To understand the rapid pace of change you will have to go back to the best prophet of futurology. Alvin Toffler died only months before Trump’s shocking victory. But if he were alive on that day perhaps he would not have been surprised. In a raw form, all these shocks were predicted in his 1970 bestseller Future Shock which sold 6 million copies in 5 years. Future shock is the anxiety and fear of the future. There are many things he gets wrong. Mankind still hasn’t established subterranean or underwater cities. But that is only a matter of detail. The rise of disposable culture, the emergence of transient jobs where people frequently change jobs, professions, even their countries and become cultural nomads, kinetic organisations, technological competition, home becoming anchors and less reliance on outside markets and finally the death of permanence all resonate with our changing reality. He goes on to say that due to all these factors religious, economic, cultural and family structures will be disrupted with increasing frequency. In the end, he recommends embracing what he calls stability zones. If such change is inevitable find things that keep you tethered to the reality of your being, like monogamous relationships, exercise, diet and leisure routines. So to summarise this summary he believes that technological progress, population growth and lack of reliance on permanence will ensure the pace of disruptions of all kinds and shocks will accelerate. His book deserves to be read more than once. You have to read it to believe. Also his two other remarkable books. The Third Wave and Powershift.

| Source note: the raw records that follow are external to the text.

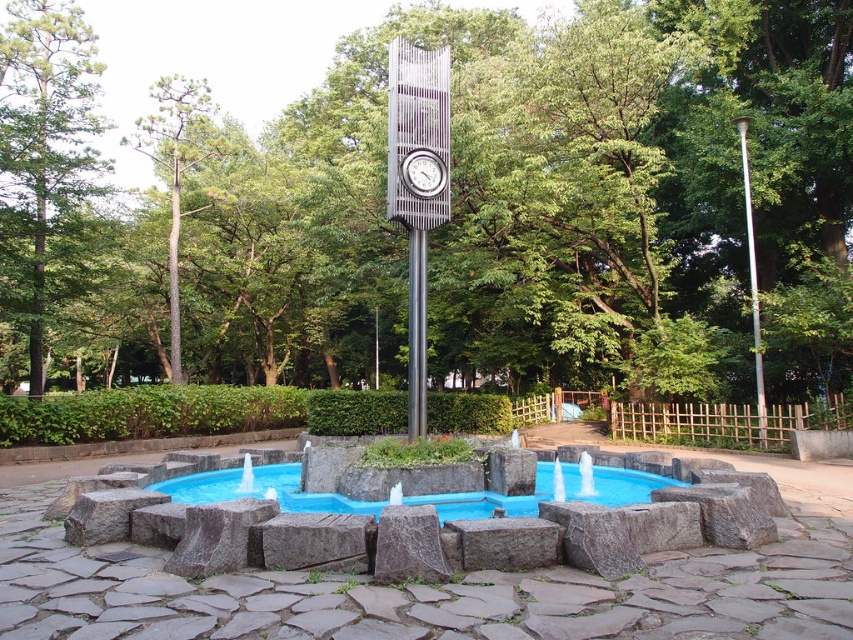
Is green leafy tree at left above silver metallic pole at upper right?

Indeed, green leafy tree at left is positioned over silver metallic pole at upper right.

Locate an element on the screen. This screenshot has width=853, height=640. green leafy tree at left is located at coordinates (47, 129).

The image size is (853, 640). What do you see at coordinates (47, 129) in the screenshot?
I see `green leafy tree at left` at bounding box center [47, 129].

At what (x,y) coordinates should I click in order to perform the action: click on green leafy tree at left. Please return your answer as a coordinate pair (x, y). The image size is (853, 640). Looking at the image, I should click on (47, 129).

Is blue granite pool at center smaller than green rough bark tree at left?

Yes.

Does point (454, 499) come behind point (183, 124)?

No, it is not.

Which is in front, point (577, 465) or point (183, 116)?

Point (577, 465) is more forward.

The image size is (853, 640). I want to click on blue granite pool at center, so click(260, 490).

Looking at this image, how distant is green leafy tree at left from green rough bark tree at left?

3.44 meters

Does green leafy tree at left have a smaller size compared to green rough bark tree at left?

Yes, green leafy tree at left is smaller than green rough bark tree at left.

Which is behind, point (59, 67) or point (183, 104)?

Positioned behind is point (183, 104).

The width and height of the screenshot is (853, 640). What are the coordinates of `green leafy tree at left` in the screenshot? It's located at (47, 129).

While wholeheartedly endorsing Toffler’s works as plausible explanations let me invoke an interesting metaphor from scriptures that speaks volumes of human nature and why it takes a man on the path of ever-increasing disruptions. The story of man’s fall from heaven. Adam was in heaven, a perfect place to live, but even there he could not endure monotony and consequently fell. Curiosity and unhappiness towards the lack of change ensure that we never settle down. Stability is an illusion now that there are more of us. Expect more disruptions.
Published in The Express Tribune, August 28th, 2021.